Use of Strong Password
The use of a strong and complex password is a must these days. As more people and services leverage on the internet, it can pose a higher risk in cybersecurity. Weak passcodes in your mHealth apps can create a loophole and a backdoor entry for cybercriminals. Having a long and robust password can hinder any kind of cyber-attack. It can help eliminate access issues, especially when phones, tablet devices or wearables get lost or stolen.
Add Another Layer of Authentication
Moreover, it is best to incorporate multi-factor authentication for your installed healthcare applications in your phone and other mobile devices. It is more effective in wading off hackers from trying to access any account. Having an added layer of authentication provides another blanket of security to any application of the software. It can be a code sent to a mobile number and a scan of the fingerprint, retina and face. 2FA or multi-factor can be a great aid to the use of a strong password.
Make Sure To Activate Loss Control Apps
Aside from strong and complex passcodes that can help secure your applications, devices and wearables when it get lost and land into the wrong hands, it is essential also for you to activate loss control. This feature is common in most smartwatches these days. Make sure this has been enabled before you connect any of your emails to your device. Doing this will be easier for you to locate your devices should the need arises.
Most apps collect data from you. With mHealth technology, it works well if you supply a massive amount of data to analyze.
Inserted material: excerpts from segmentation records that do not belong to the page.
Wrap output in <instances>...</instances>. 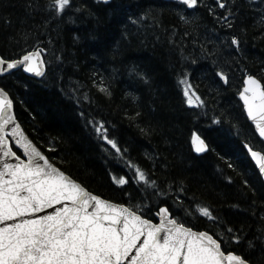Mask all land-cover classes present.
Returning a JSON list of instances; mask_svg holds the SVG:
<instances>
[{
  "label": "trees",
  "instance_id": "obj_1",
  "mask_svg": "<svg viewBox=\"0 0 264 264\" xmlns=\"http://www.w3.org/2000/svg\"><path fill=\"white\" fill-rule=\"evenodd\" d=\"M27 2L0 4V16L6 17L0 20V53L16 58L39 46L47 50L48 70L41 79L18 70L0 77V85L37 146L104 199L140 204L142 211L165 200L171 204L177 196L190 209L209 206L220 226L197 217L194 230L227 241L226 229L237 235L243 225V241L227 244V250L264 264L257 243L264 229V193L253 195L243 185L250 177L254 184L257 171L243 144L264 151V143L238 96L248 74L264 84V0H227L238 17L229 18L231 29L207 12L210 0H201L205 6L194 11L165 0H74L63 19L47 15L51 0H32L37 7L31 11ZM233 35L238 47L230 43ZM217 71L226 73L227 84ZM185 74L204 102L200 107H190L183 96ZM101 82L110 95L98 90ZM216 117L221 123H212ZM89 120L104 121L109 137L125 150L124 159L99 139ZM192 131L205 139L206 152H195ZM125 160L146 170L168 196L156 197L151 189L138 194L131 183L123 192L133 198L124 196L108 173L131 176Z\"/></svg>",
  "mask_w": 264,
  "mask_h": 264
},
{
  "label": "snow or ice",
  "instance_id": "obj_2",
  "mask_svg": "<svg viewBox=\"0 0 264 264\" xmlns=\"http://www.w3.org/2000/svg\"><path fill=\"white\" fill-rule=\"evenodd\" d=\"M73 2L51 0L47 4L50 10L47 15L63 19L72 9ZM179 5L185 11L205 6L201 0H179ZM24 7L31 11L37 5L28 0ZM206 7L217 23L233 28L229 18L238 17L229 9L227 0H210ZM4 19L6 17L0 16V20ZM261 19L264 22V17ZM230 43L238 47L240 40L233 35ZM46 51L34 45L16 58L5 59L0 55V74L11 75L13 70L22 68L28 74L43 77L47 68ZM216 75L224 84L228 83L226 73L217 71ZM180 83L184 85L183 96L187 104L202 106L204 102L187 74ZM98 90L111 94L102 82ZM238 96L247 118L254 123L255 131L264 143V84L256 76L247 75ZM212 123H221V117H216ZM87 124H91L99 139L124 159L125 150L115 138L109 137L104 121L89 120ZM191 145L197 153L209 149L196 131L191 132ZM243 147L257 170L254 184L249 183L250 177L243 180V185L253 195L257 191L264 193V151L254 150L248 143ZM124 162L131 170V176L108 173L110 184L124 196L133 198L130 193L123 192L130 183L138 194L151 189L156 197L168 196L146 170L131 160ZM228 166L233 167L232 164ZM139 199L143 200L144 196L139 195ZM252 206L255 207V200ZM143 207L142 211L140 204L126 206L104 199L57 166L54 158L45 155L22 130L14 112V99L0 87V264H253L245 255L226 247L243 241V225L235 229L237 235H232V227L227 228V241L218 233L194 230L196 226L192 222L197 217L220 226L209 206L195 204L190 209L177 196L171 204L165 200ZM152 208L156 209L154 213ZM144 212L151 218H146ZM157 219L159 222L154 223ZM257 243L264 253V229ZM248 247L254 250L251 241H248Z\"/></svg>",
  "mask_w": 264,
  "mask_h": 264
},
{
  "label": "water",
  "instance_id": "obj_3",
  "mask_svg": "<svg viewBox=\"0 0 264 264\" xmlns=\"http://www.w3.org/2000/svg\"><path fill=\"white\" fill-rule=\"evenodd\" d=\"M99 1H103V2H109V1H111V0H99ZM165 1H167V2H179V0H165ZM0 55H1V53H0ZM5 59H7V58H5ZM44 59H45V57H44ZM22 69V68H21ZM19 70V69H18ZM17 70H13V72L12 73H14V72H16ZM22 71H23V69H22ZM23 73L24 74H26L27 76H29V77H32V78H35V79H41V78H43V77H35L34 75H31V74H28V73H26V72H24L23 71ZM47 73V68L45 69V74ZM5 75H8V74H0V77H2V76H5ZM258 78V77H257ZM259 79V78H258ZM263 84V83H262ZM0 87H2L1 85H0ZM11 96V95H10ZM241 101V100H240ZM241 103H243L242 101H241ZM14 112H15V103H14ZM246 113V112H245ZM15 114H16V112H15ZM247 115V114H246ZM249 120V119H248ZM17 121L21 124V128H22V130L28 135V133L26 132V130L24 129V127H23V125H22V123L19 121V119L17 118ZM249 122L253 125V127H254V129H255V125H254V123L251 121V120H249ZM256 132V131H255ZM257 133V132H256ZM257 135H258V133H257ZM29 136V135H28ZM259 136V135H258ZM29 138H30V136H29ZM31 139V138H30ZM34 142V141H33ZM35 143V142H34ZM42 151V150H41ZM257 151H259V150H257ZM44 152V151H43ZM45 153V152H44ZM45 155H47L46 153H45ZM23 158V157H22ZM14 162V161H13ZM254 163V162H253ZM155 223V222H154ZM158 223V222H157Z\"/></svg>",
  "mask_w": 264,
  "mask_h": 264
}]
</instances>
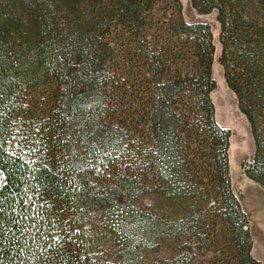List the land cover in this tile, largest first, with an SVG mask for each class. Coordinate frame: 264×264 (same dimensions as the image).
<instances>
[{"label":"trees","instance_id":"obj_1","mask_svg":"<svg viewBox=\"0 0 264 264\" xmlns=\"http://www.w3.org/2000/svg\"><path fill=\"white\" fill-rule=\"evenodd\" d=\"M214 12L217 63L247 123L240 172L264 188V0H188ZM181 0H0V264H89L104 232L115 264H140L155 239L171 246L150 264H262L243 193L230 179L232 134L215 119L214 44L207 21H186ZM146 66L132 135L105 115L112 50ZM142 83V82H141ZM129 142L130 169L120 154ZM161 206L137 207L145 189ZM188 237L189 251L173 242ZM141 247V248H140Z\"/></svg>","mask_w":264,"mask_h":264},{"label":"rangeland","instance_id":"obj_2","mask_svg":"<svg viewBox=\"0 0 264 264\" xmlns=\"http://www.w3.org/2000/svg\"><path fill=\"white\" fill-rule=\"evenodd\" d=\"M183 8L182 15L186 21H207L211 25L212 42L214 53L212 58L211 73L216 81V88L211 92L210 97L215 106V119L224 127L231 130L228 147L229 174L231 182L243 193V205L249 214V224L253 239L252 254L264 264V188L257 182L252 181L240 172L239 161L250 159L252 153V141L249 135L248 126L242 115L235 106V100L231 92L225 86L221 66L217 63L219 44L217 40V23L214 20V12L205 15H196L189 6L188 0H181ZM108 71L107 96L105 102V115L110 121L118 124L119 128L128 140L133 138L132 125L136 118L139 97L146 93L144 78L150 74L145 73L146 66L136 65L129 69L124 67L119 52L112 50L105 61ZM142 82V83H141ZM259 128L264 139V111L259 116ZM120 154L121 165L130 169L134 158L133 148L129 142L124 144ZM153 178L148 175L143 189L133 200L137 207L161 206L164 197L152 190ZM188 237H179L173 242L174 252L181 253L188 251L186 247H179L186 244ZM93 249L90 251L89 264H115L116 246L112 239L104 232H96L92 240ZM141 248V247H140ZM171 250V246L163 239H155L149 244V249L141 248L140 264H150L164 257ZM193 264H210L211 252L204 248H193ZM189 252V251H188Z\"/></svg>","mask_w":264,"mask_h":264},{"label":"crops","instance_id":"obj_3","mask_svg":"<svg viewBox=\"0 0 264 264\" xmlns=\"http://www.w3.org/2000/svg\"><path fill=\"white\" fill-rule=\"evenodd\" d=\"M211 94V93H210Z\"/></svg>","mask_w":264,"mask_h":264}]
</instances>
These data are what they usually need to provide information for users in return.
Technology has been an integral part of the development of health care around the world. As the trend for mobile continues to grow each day, the number of users of mobile health devices and wearables will also rapidly grow. However, the essential practice you can do with your devices is not to wait until a threat strikes.
Cybercriminals are always searching for any way to infest or breach your software, so being vigilant is vital. Be mindful of possible risks and make sure that you are not lax with your practices to avoid comprising your privacy and security.